_YOUR TASK_
Copy out every row below, from the line containing "To the nearest" down to the end, leaving the pictures out.

_PROVIDED ENTRIES_

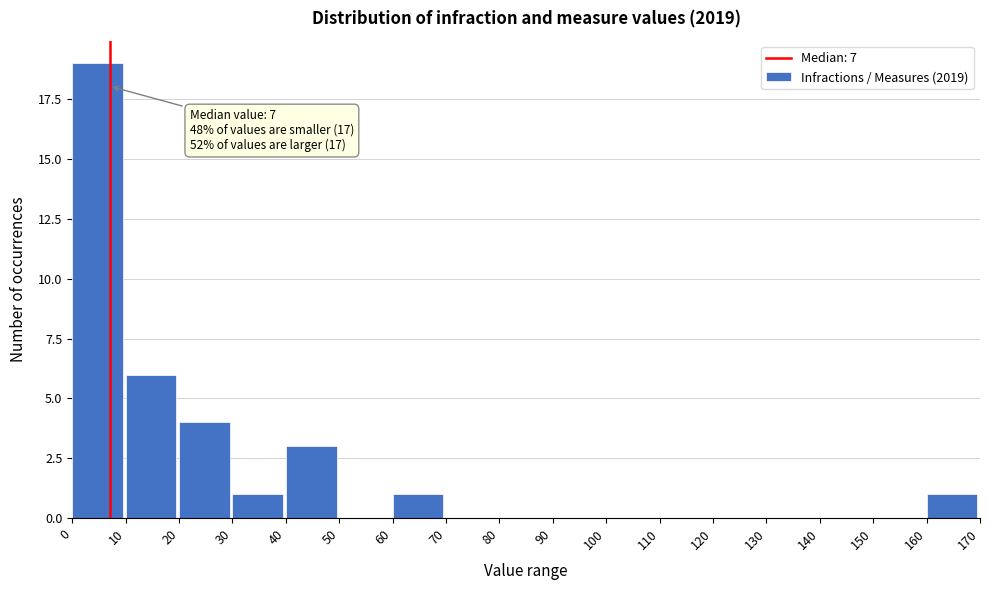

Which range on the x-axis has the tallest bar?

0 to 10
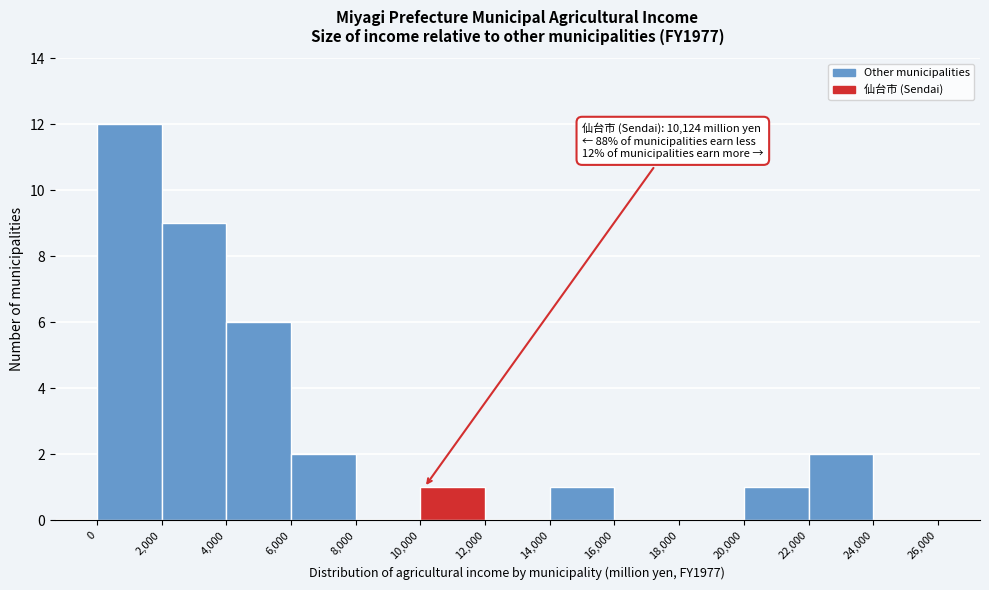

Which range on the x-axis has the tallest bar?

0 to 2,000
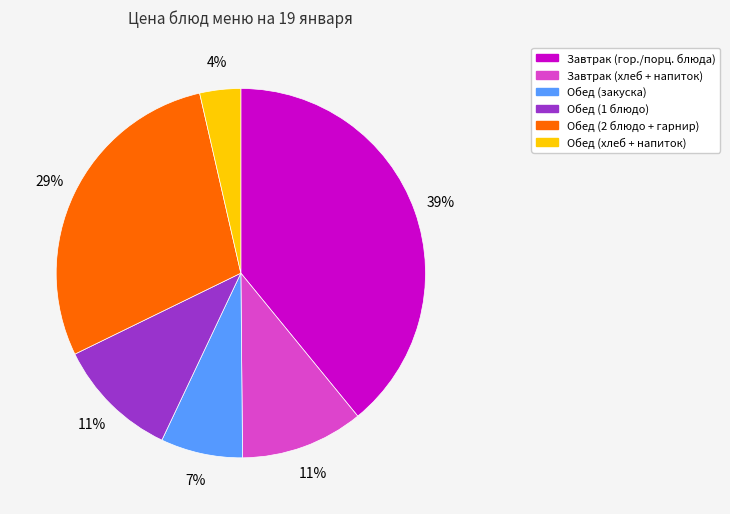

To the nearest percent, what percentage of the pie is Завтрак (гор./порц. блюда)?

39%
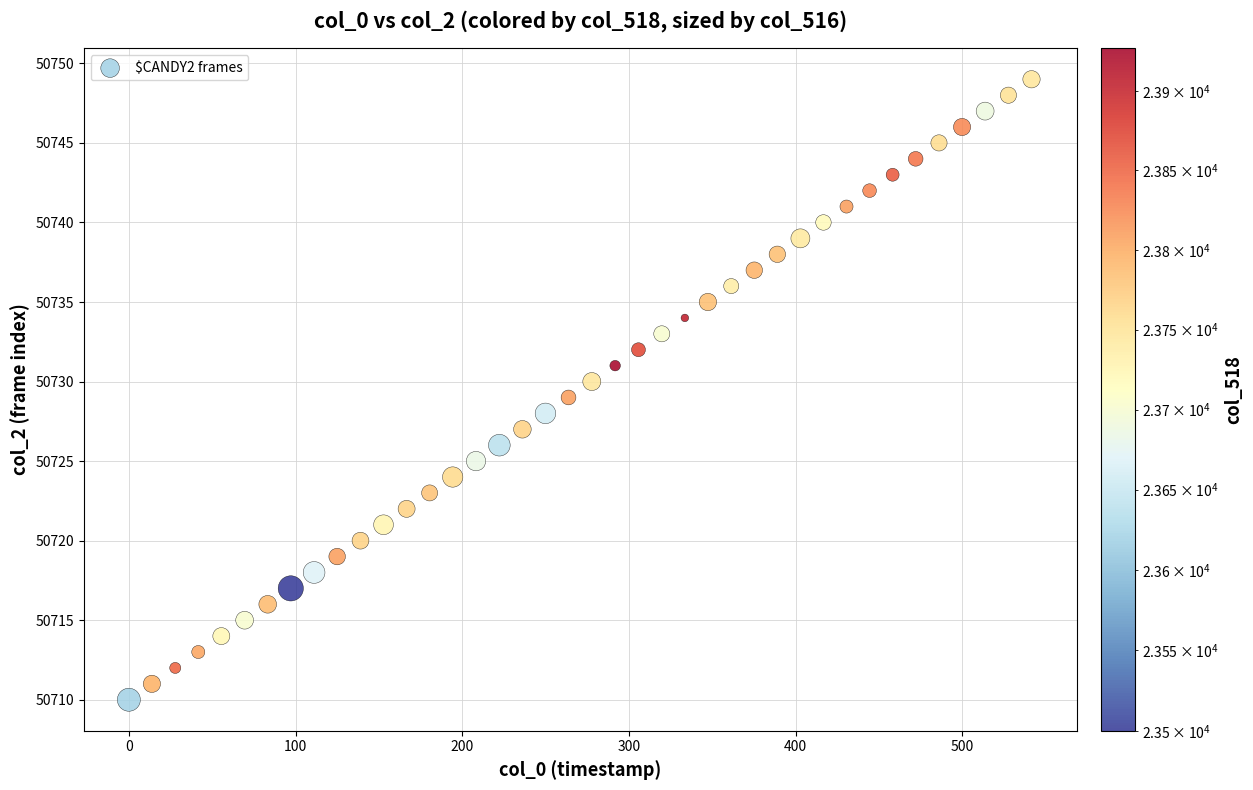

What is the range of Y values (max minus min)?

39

_SOLUTION BELOW_
To the nearest percent, what percentage of the pie is Завтрак (гор./порц. блюда)?

39%

What is the range of Y values (max minus min)?

39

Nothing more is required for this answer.